(RxWiki News) Sometimes hunches do not work out, even in science. Using Prevacid (Lansoprazole) may not be effective in helping to treat poorly managed asthma in children.
In a new study, children whose asthma was poorly controlled with inhaled corticosteroids did not benefit from using a acid reflex medication.
Researchers noticed a link between gastroesophageal reflux (GER) disease and asthma in children and believed Prevacid may help poorly-controlled asthma.
"Ask your pediatrician about cost-effective ways to manage your child's asthma."
The study was led by Janet T. Holbrook, M.P.H., Ph.D., of the Johns Hopkins Bloomberg School of Public Health. The clinical trial involved 306 children whose asthma was poorly-controlled with inhaled corticosteroid treatments from April 2007 until September 2010.
GER, also known as acid reflux, is when content from the stomach acid travels backwards into the esophagus. Prevacid is a proton pump inhibitor used to treat GER. Prevacid prevents the stomach from creating gastric acid which alleviates GER symptoms. Researchers believed that untreated GER may have been linked to poorly-controlled asthma.
Of the 306 children, 149 were given Prevacid and 157 were given a placebo. Researchers used an Asthma Control Questionnaire to measure any difference in regards to asthma control. Other measures tested included lung function, quality of life and poor asthma control episodes.

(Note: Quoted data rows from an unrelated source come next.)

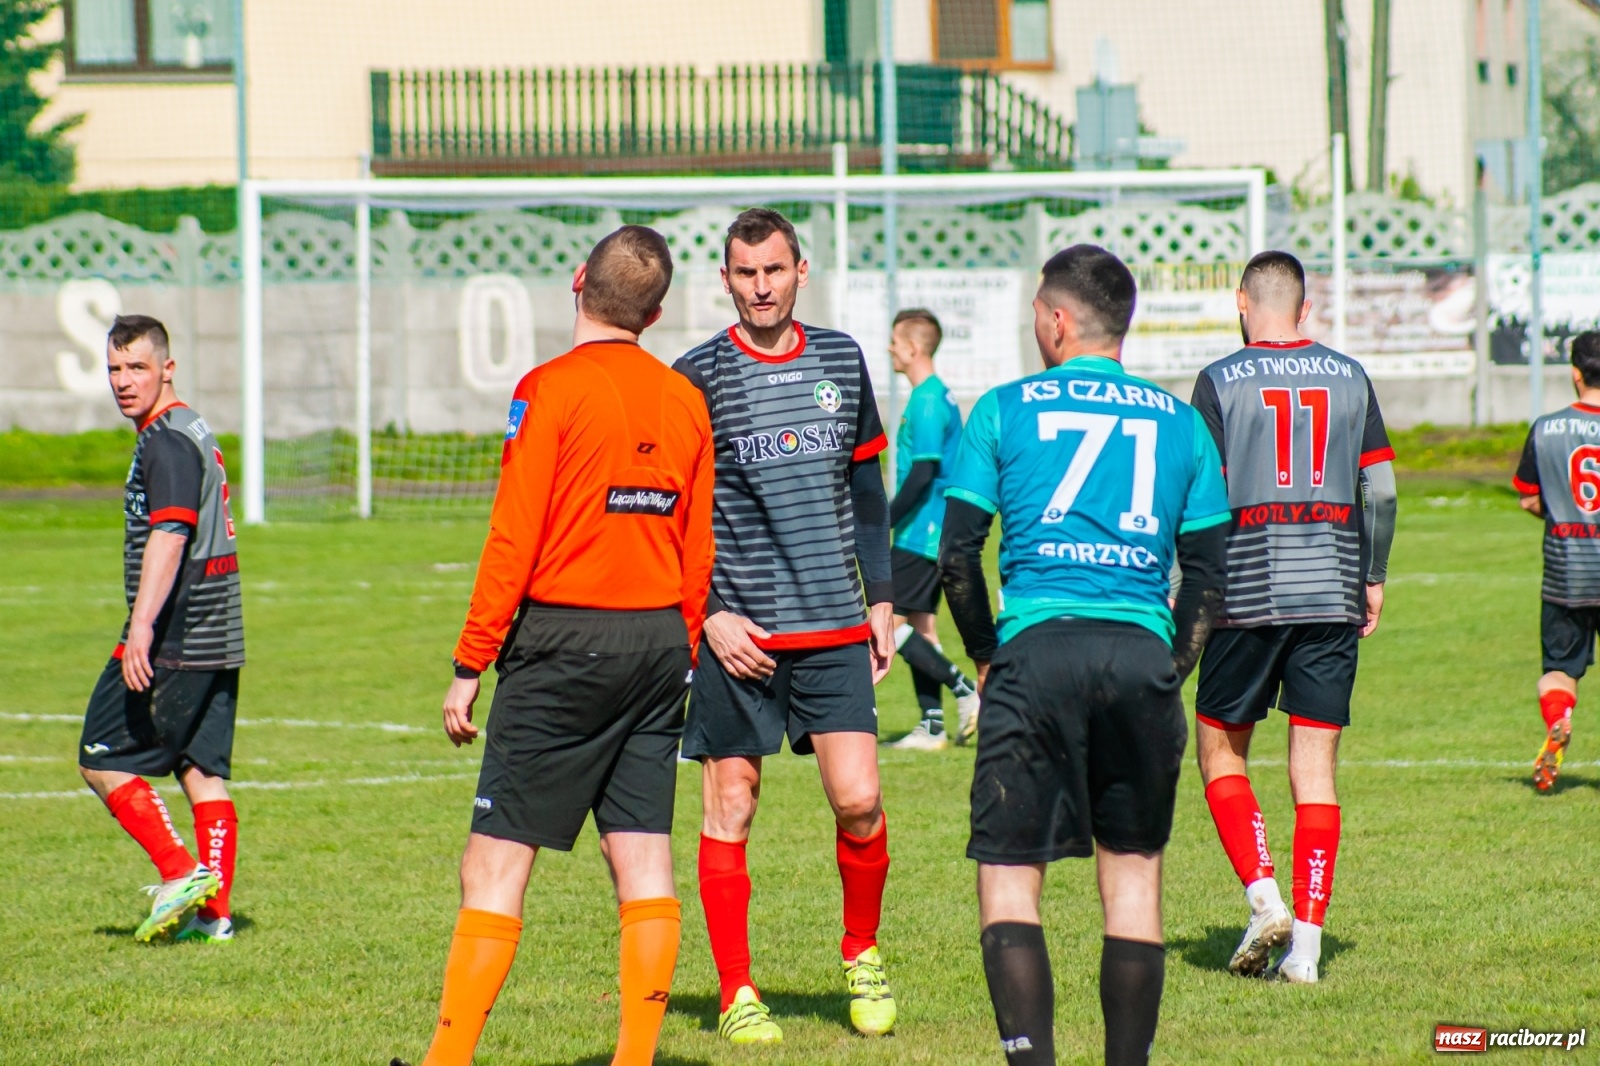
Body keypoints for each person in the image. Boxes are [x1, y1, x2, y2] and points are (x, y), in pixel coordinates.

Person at [392, 226, 714, 1066]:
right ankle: (635, 1058)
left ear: (578, 281)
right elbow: (699, 542)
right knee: (643, 857)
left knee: (492, 867)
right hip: (656, 645)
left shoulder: (548, 389)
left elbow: (513, 537)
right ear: (657, 310)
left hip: (563, 639)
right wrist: (676, 648)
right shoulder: (685, 399)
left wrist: (470, 665)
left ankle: (446, 1060)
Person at [940, 245, 1231, 1066]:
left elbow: (958, 556)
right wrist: (1171, 662)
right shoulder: (1182, 423)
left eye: (1038, 308)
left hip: (1036, 655)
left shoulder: (1001, 408)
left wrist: (988, 653)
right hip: (1139, 658)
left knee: (1008, 876)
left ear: (1058, 320)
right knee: (1133, 878)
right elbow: (1208, 569)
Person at [673, 207, 898, 1044]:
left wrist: (881, 597)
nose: (760, 287)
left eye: (774, 270)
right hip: (739, 637)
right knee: (732, 801)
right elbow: (671, 514)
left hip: (835, 624)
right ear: (724, 279)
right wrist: (707, 617)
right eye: (744, 273)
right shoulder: (695, 376)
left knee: (861, 799)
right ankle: (737, 991)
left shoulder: (842, 357)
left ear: (801, 270)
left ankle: (862, 953)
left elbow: (869, 492)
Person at [1188, 250, 1397, 984]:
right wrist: (1371, 576)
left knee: (1218, 745)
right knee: (1315, 771)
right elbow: (1384, 490)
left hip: (1246, 593)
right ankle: (1305, 954)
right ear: (1303, 309)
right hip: (1333, 591)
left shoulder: (1218, 380)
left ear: (1242, 302)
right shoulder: (1350, 375)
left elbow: (1201, 497)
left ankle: (1263, 895)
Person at [78, 313, 245, 944]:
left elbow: (171, 532)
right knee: (201, 771)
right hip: (218, 629)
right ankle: (215, 916)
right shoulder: (190, 425)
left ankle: (180, 873)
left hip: (178, 632)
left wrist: (141, 627)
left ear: (166, 369)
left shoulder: (166, 440)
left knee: (100, 757)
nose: (123, 381)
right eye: (115, 368)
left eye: (137, 367)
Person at [885, 307, 981, 751]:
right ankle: (933, 725)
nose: (890, 349)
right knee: (921, 629)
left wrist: (882, 521)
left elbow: (924, 473)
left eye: (895, 341)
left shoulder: (925, 400)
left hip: (920, 532)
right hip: (930, 530)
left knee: (885, 624)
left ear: (913, 347)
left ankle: (964, 687)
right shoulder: (937, 395)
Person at [1513, 330, 1600, 792]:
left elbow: (1528, 498)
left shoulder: (1546, 428)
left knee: (1559, 670)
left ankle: (1560, 719)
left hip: (1568, 571)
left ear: (1574, 373)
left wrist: (1563, 512)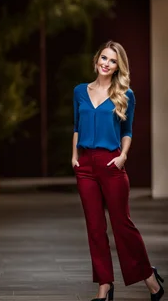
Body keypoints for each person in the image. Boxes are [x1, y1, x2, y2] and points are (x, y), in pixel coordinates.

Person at [72, 41, 164, 301]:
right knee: (95, 227)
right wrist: (74, 157)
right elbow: (76, 126)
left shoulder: (125, 94)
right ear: (96, 59)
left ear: (117, 67)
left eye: (113, 61)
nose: (106, 63)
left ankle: (148, 276)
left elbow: (127, 131)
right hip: (86, 166)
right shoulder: (80, 91)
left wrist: (123, 157)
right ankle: (105, 285)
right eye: (104, 57)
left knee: (122, 224)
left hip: (111, 164)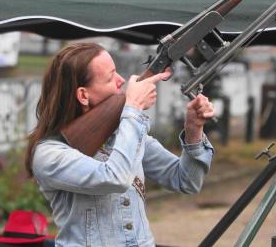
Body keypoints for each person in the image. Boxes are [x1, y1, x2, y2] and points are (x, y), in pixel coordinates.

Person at [25, 42, 215, 247]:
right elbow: (114, 178)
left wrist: (193, 129)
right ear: (83, 95)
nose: (121, 80)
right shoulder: (48, 154)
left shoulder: (122, 133)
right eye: (110, 77)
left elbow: (186, 180)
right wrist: (133, 108)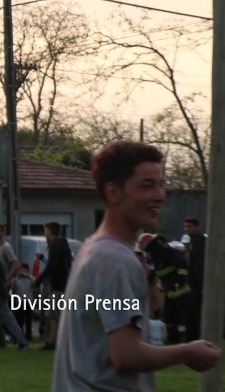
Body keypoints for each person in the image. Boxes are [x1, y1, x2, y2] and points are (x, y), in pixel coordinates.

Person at [52, 141, 221, 391]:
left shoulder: (95, 248)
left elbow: (142, 310)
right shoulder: (114, 259)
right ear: (113, 193)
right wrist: (186, 352)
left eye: (160, 184)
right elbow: (126, 355)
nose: (160, 195)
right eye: (147, 186)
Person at [34, 221, 73, 351]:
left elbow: (52, 266)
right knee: (51, 315)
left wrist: (38, 280)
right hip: (62, 285)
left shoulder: (55, 245)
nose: (44, 235)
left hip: (59, 286)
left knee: (56, 315)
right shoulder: (63, 245)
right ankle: (52, 341)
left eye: (45, 232)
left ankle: (56, 342)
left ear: (50, 232)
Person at [182, 216, 206, 341]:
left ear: (196, 227)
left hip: (197, 286)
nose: (187, 229)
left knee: (196, 312)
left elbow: (200, 264)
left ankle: (197, 337)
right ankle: (191, 337)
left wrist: (202, 285)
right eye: (185, 226)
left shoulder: (199, 241)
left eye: (190, 226)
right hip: (192, 285)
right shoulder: (193, 242)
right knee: (191, 312)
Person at [12, 263, 35, 342]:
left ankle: (28, 336)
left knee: (28, 321)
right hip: (19, 302)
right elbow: (13, 289)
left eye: (25, 270)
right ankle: (19, 336)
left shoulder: (31, 279)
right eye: (22, 270)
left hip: (28, 302)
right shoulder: (17, 280)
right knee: (19, 321)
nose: (23, 272)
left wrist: (28, 276)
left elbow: (35, 283)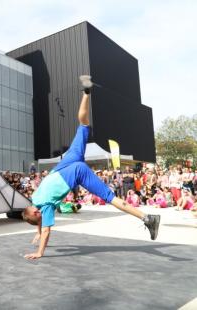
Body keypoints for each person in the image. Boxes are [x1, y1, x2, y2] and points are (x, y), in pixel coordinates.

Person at [21, 75, 160, 260]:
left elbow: (45, 227)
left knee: (109, 197)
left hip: (76, 171)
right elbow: (38, 218)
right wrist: (38, 230)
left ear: (35, 213)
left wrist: (39, 251)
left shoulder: (44, 207)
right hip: (66, 163)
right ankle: (86, 92)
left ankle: (147, 218)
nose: (39, 214)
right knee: (83, 124)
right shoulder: (35, 199)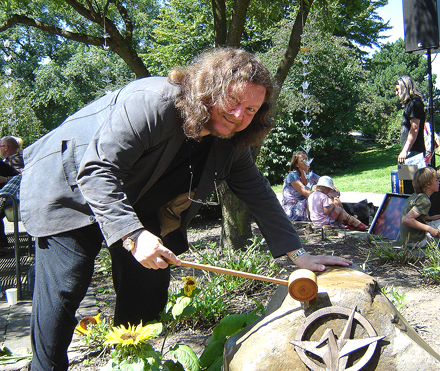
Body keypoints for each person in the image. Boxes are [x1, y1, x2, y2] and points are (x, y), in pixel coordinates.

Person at [20, 47, 352, 370]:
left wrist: (298, 255)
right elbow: (97, 171)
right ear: (210, 88)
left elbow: (259, 195)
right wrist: (134, 235)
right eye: (234, 101)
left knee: (147, 285)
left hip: (137, 200)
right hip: (68, 186)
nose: (240, 116)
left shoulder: (232, 142)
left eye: (252, 110)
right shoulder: (153, 104)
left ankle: (132, 361)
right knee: (64, 289)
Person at [400, 167, 440, 247]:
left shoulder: (415, 196)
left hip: (407, 240)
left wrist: (430, 218)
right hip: (417, 241)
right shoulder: (424, 200)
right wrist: (430, 229)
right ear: (428, 184)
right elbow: (407, 220)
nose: (438, 182)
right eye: (436, 180)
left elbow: (415, 216)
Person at [0, 136, 23, 256]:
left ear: (6, 147)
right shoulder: (8, 161)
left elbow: (21, 177)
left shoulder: (16, 160)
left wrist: (5, 179)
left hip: (15, 199)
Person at [395, 76, 426, 164]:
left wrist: (405, 151)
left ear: (405, 87)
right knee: (405, 177)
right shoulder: (410, 103)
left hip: (413, 153)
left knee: (411, 177)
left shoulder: (415, 103)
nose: (396, 93)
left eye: (398, 90)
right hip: (409, 151)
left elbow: (414, 129)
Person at [282, 151, 320, 221]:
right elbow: (306, 192)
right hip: (293, 209)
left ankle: (343, 220)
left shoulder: (311, 175)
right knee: (315, 200)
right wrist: (323, 193)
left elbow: (324, 182)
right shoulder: (292, 176)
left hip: (305, 204)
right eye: (303, 160)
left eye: (307, 159)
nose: (306, 161)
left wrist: (332, 190)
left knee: (334, 200)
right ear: (297, 165)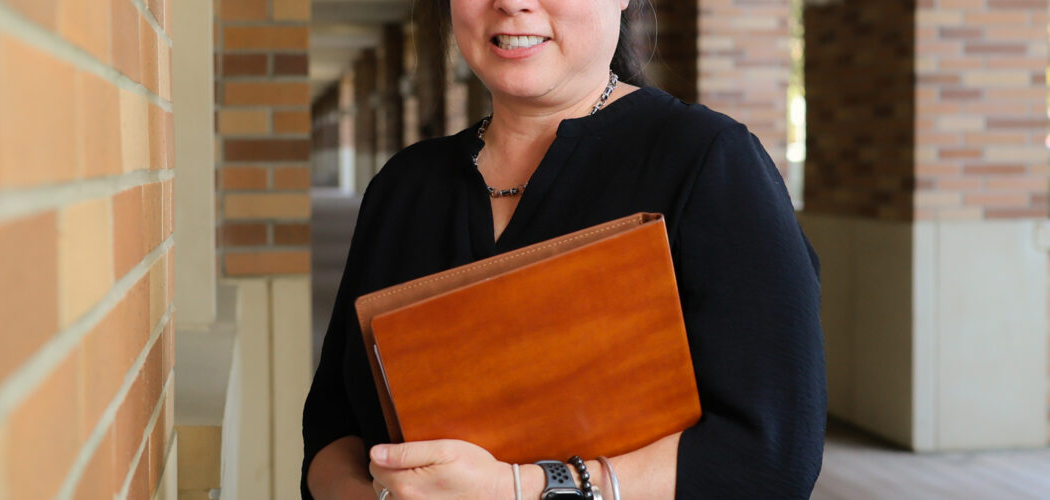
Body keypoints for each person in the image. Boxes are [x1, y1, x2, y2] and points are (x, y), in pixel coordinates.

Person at [300, 0, 827, 499]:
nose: (512, 3)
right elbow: (332, 426)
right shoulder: (403, 186)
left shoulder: (709, 163)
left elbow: (771, 455)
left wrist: (520, 488)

There was no difference in the improvement of asthma in either the Prevacid group or the placebo. Prevacid was not effective in helping to treat poorly-controlled asthma. Prevacid also had no effect on asthma in children who were diagnosed with GER.
In addition to Prevacid not being an effective treatment, Prevacid actually increased the number of serious complications. This included more worsening asthma symptoms, sore throats, upper respiratory tract infections and bronchitis.
In an additional editorial comment, Fernando D. Martinez, M.D., of the University of Arizona, warns against trying to overextend the use of a treatment.
Just because there may be some suggestion that a drug may work for a certain group does not mean it should be used in a population where that positive effect has not be proven.
Dr. Martinez believes, as the study has shown, that this “therapeutic creep” can lead to an increased risk of negative side effects without any additional advantages. This practice may have led to the increased cost of asthma medication according to Dr. Martinez.
Future studies may be needed to evaluate prolonged Prevacid usage for GER and increased risk of serious side effects. While Prevacid may not work, reducing exposure to irritants and air pollution may help improve poorly-controlled asthma.
This study was funded by grants from the American Lung Association Asthma Clinical Research Centers Infrastructure Award and National Institutes of Health/National Heart, Lung, and Blood Institute. Dr. Martinez has served as a consultant to MedImmune and has presented at an Abbott-sponsored seminar, no other known conflicts were reported.
This study was published in the January edition of the Journal of the American Medical Association.